Ancient cave temple turned into tourist attraction

Rock cut temples were one of the main styles of Kerala architecture during the ancient period.  Madavoorpara is famous for the rock-cut cave temple dedicated to Lord Shiva. It is located at Chenkottukonam near Chempazhanthy in Thiruvananthapuram district. Rock-cut temples are uncommon in Kerala and Madavoorpara is one among them. It has thirteen steps. The temple is nothing more than a cave carved out on the surface of a bare rock, which has to be protected with iron doors. It is believed that the formation of this temple accelerates to the 8th century C. E and it was built by a Buddhist monk. Also, believed that the temple was built by Jains. It is also believed that the Pandavas had been here and the marks of their chariot wheels and the footsteps of Bhima are still present on the rocks.
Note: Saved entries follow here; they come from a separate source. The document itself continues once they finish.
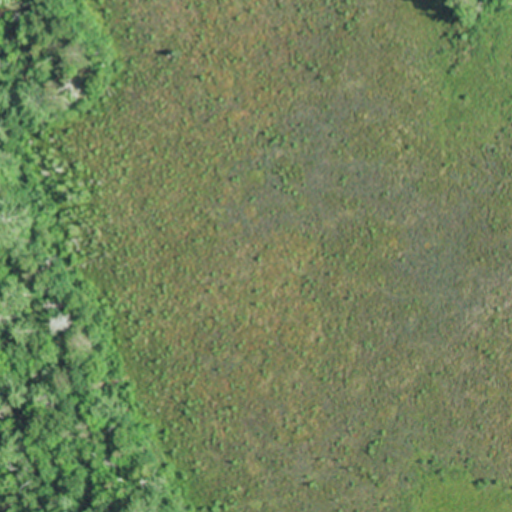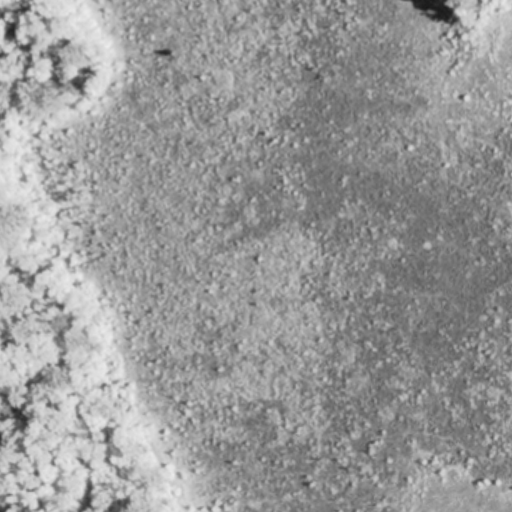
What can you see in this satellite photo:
road: (1, 502)
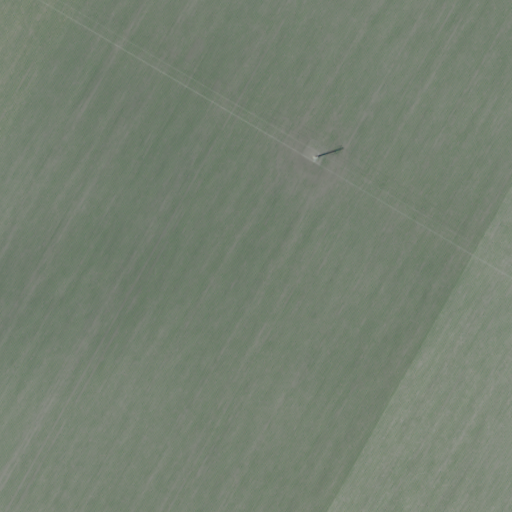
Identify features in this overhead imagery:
power tower: (313, 154)
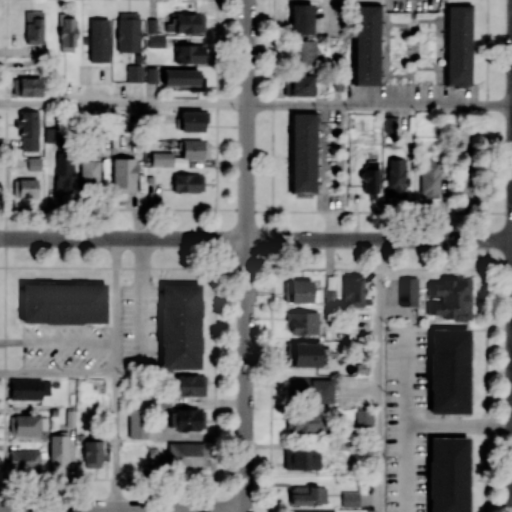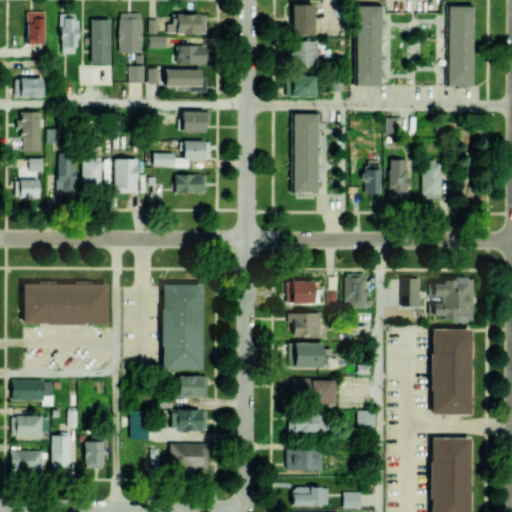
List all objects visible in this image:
building: (301, 18)
building: (186, 23)
building: (150, 25)
building: (34, 26)
building: (67, 32)
building: (128, 32)
building: (99, 40)
building: (156, 40)
building: (366, 44)
building: (457, 44)
building: (304, 52)
building: (189, 53)
building: (134, 73)
building: (152, 75)
building: (184, 78)
building: (298, 84)
building: (27, 86)
road: (123, 104)
road: (379, 105)
building: (191, 120)
building: (28, 129)
building: (51, 134)
building: (302, 151)
building: (181, 153)
building: (34, 163)
building: (92, 171)
building: (64, 172)
building: (124, 174)
building: (370, 176)
building: (429, 176)
building: (397, 177)
building: (188, 182)
building: (25, 187)
road: (499, 212)
road: (485, 226)
road: (256, 239)
road: (246, 256)
road: (498, 268)
building: (353, 289)
building: (298, 291)
building: (407, 291)
building: (408, 291)
building: (392, 292)
building: (449, 297)
building: (450, 298)
building: (63, 302)
road: (142, 302)
building: (303, 322)
building: (180, 326)
road: (58, 344)
building: (303, 354)
building: (448, 370)
building: (448, 370)
road: (58, 374)
road: (116, 374)
road: (381, 376)
road: (485, 376)
building: (191, 385)
building: (29, 388)
building: (311, 389)
building: (364, 417)
building: (186, 419)
building: (301, 422)
building: (321, 422)
building: (136, 423)
building: (24, 424)
road: (419, 425)
building: (59, 449)
building: (92, 453)
building: (152, 454)
building: (185, 455)
building: (301, 458)
building: (24, 459)
road: (407, 466)
building: (447, 474)
building: (447, 474)
building: (307, 495)
building: (349, 498)
road: (123, 509)
road: (133, 510)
Madavoor rock cut was owned by the Chenkottukonam Ashram, then it was taken over by the State Archeology Department as a protected monument. Together with the rock cut temple, Madavoorpara is developed to become a tourist spot. This place is attracting the tourists for a climb to the hill top and a cool walk through the bamboo bridge which give us the way to the hill top view. The visitors can see the sunset from the hill top. It gives a sacred feeling. There is also a children’s park built at the base of this rock and a few huts for shelter. Further developments are going on.

There is no entry fee. We need to climb around 200 meters to reach the temple. From there we need to walk through a narrow passage besides the rock. The passage is narrow and slippery, but it is safe.

The Tree of Bells

The Kaattil Mekkathil Temple at Chavara, Kollam is surrounded by water. It has the Arabian sea on one side and the lake on the other side. The main deity here is Bhadrakali and the locals called her “Kaattil Mekkathil Amma”.  The most attractive thing over there is the huge Banyan tree, called “the tree of bells”. A mass number of devotees come to the temple to tie the sacred bells given to them by the temple priest after the pooja . The devotees go around the tree seven times before they tie the bell on it. At the seventh round, they make a wish and believed it to be fulfilled. The encircling of the tree is known as “Pradakshinam”.  The Banyan tree is fully covered with bells. The bells are blessed by the temple priest and given to the devotees.

 The tingling sound of the bell makes a good sacred ambience. The bell cost Rs. 30. We have to take a boat to reach the temple because it is located in an island. The boat ride was more interesting. It is believed that a devotee has to tie seven bells and at the eighth visit he or she has to do the “Pongal”, that is food to the goddess. The temple provides food facility for the devotees. Also, there is a small market on the way to the beach. It provides some of the local foods, drinks and household accessories.

Kerala is known for its religious unity. Kerala temples are well preserved and celebrated. Apart from divinity, the temples of Kerala are worth a visit to enjoy its beauty and festivals.